| Your instructions |
Rename "sub-region" to "district" throughout the records below and reproduce them with nothing else altered. Omit the pictures.

— start Records for this task —

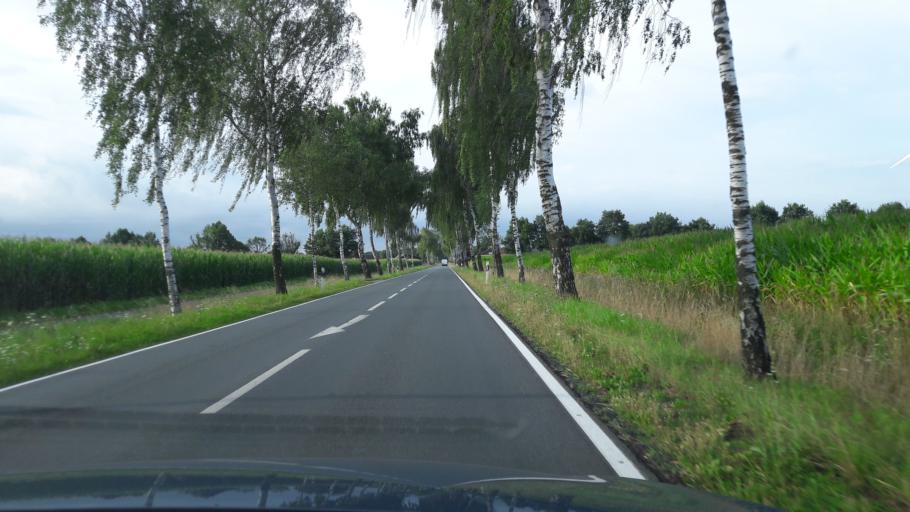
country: DE
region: North Rhine-Westphalia
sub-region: Regierungsbezirk Munster
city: Everswinkel
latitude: 51.8911
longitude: 7.8896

— end Records for this task —

| Solution to this task |
country: DE
region: North Rhine-Westphalia
district: Regierungsbezirk Munster
city: Everswinkel
latitude: 51.8911
longitude: 7.8896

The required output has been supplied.